Optional features require discovery
Architecture versions define mandatory and optional features. A processor can implement the required base while omitting an optional extension. Software must not infer every feature from a broad label such as AArch64.
At a low level, architectural identification registers report implemented features. Operating systems commonly expose a safer platform interface to applications. Toolchains also need an explicit architecture and feature target so they do not emit instructions unavailable on the deployment processor.
The rule is simple: compile for the minimum environment you promise, discover optional capabilities through the platform, and select optimized code only when support is present.
Where Arm architecture knowledge helps
This knowledge is useful when you:
- Read compiler output or debug a crash at instruction level.
- Port an operating system, hypervisor, runtime, or firmware component.
- Choose a build target and reason about binary compatibility.
- Configure page tables, memory attributes, exceptions, or device access.
- Investigate concurrency failures that depend on memory ordering.
- Separate a portable software problem from a processor-specific performance problem.
It is not enough for cycle-level optimization, board bring-up, or peripheral programming by itself.

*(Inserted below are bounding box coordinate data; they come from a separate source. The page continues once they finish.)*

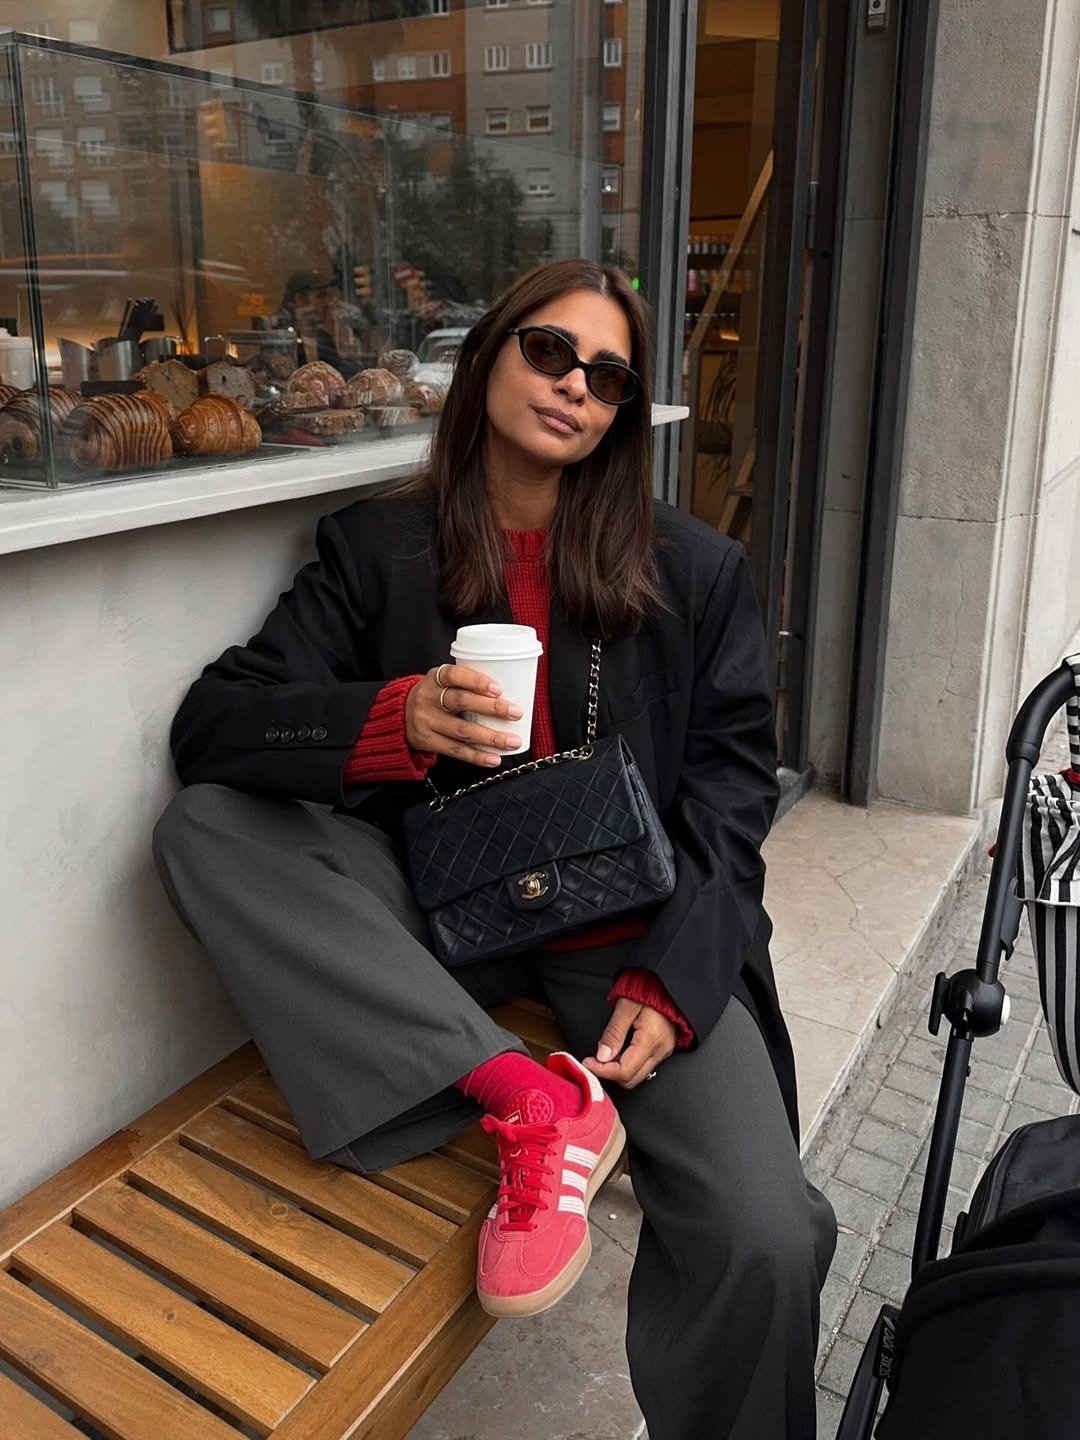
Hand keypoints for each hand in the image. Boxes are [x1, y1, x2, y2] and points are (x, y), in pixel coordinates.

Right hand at [406, 663, 524, 768]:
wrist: (400, 716)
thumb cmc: (434, 697)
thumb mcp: (442, 683)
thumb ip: (466, 685)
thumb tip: (509, 694)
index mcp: (434, 678)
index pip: (454, 675)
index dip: (476, 681)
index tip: (498, 689)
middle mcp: (428, 698)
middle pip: (461, 702)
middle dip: (492, 708)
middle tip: (515, 713)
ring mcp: (426, 721)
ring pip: (462, 730)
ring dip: (490, 737)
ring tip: (512, 741)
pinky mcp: (427, 741)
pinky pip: (456, 750)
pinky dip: (477, 756)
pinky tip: (494, 758)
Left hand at [583, 998, 675, 1089]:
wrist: (666, 983)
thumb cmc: (647, 989)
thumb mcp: (625, 1005)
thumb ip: (614, 1032)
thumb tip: (602, 1056)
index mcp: (650, 1039)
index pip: (624, 1071)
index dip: (602, 1070)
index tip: (588, 1062)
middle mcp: (660, 1050)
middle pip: (631, 1080)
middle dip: (610, 1074)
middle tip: (594, 1060)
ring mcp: (664, 1051)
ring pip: (638, 1076)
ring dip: (618, 1070)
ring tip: (605, 1054)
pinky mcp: (663, 1050)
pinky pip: (644, 1067)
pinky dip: (628, 1064)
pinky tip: (618, 1051)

Those tasks require the processor, system-on-chip, and board documentation as well.
A practical learning path
- Learn the architecture-versus-microarchitecture boundary.
- Identify A-profile, R-profile, and M-profile use cases.
- Decode architecture versions, execution states, and instruction-set names.
- Read the AArch64 register and instruction model.
- Follow one synchronous exception from EL0 to EL1 and back.
- Map a virtual page and explain each memory attribute.
- Study acquire, release, and barrier behavior through small concurrency cases.
- Learn the procedure call standard before mixing assembly with compiled code.
- Use the Arm Architecture Reference Manual for exact rules.
- Add the target processor and system documentation for implementation work.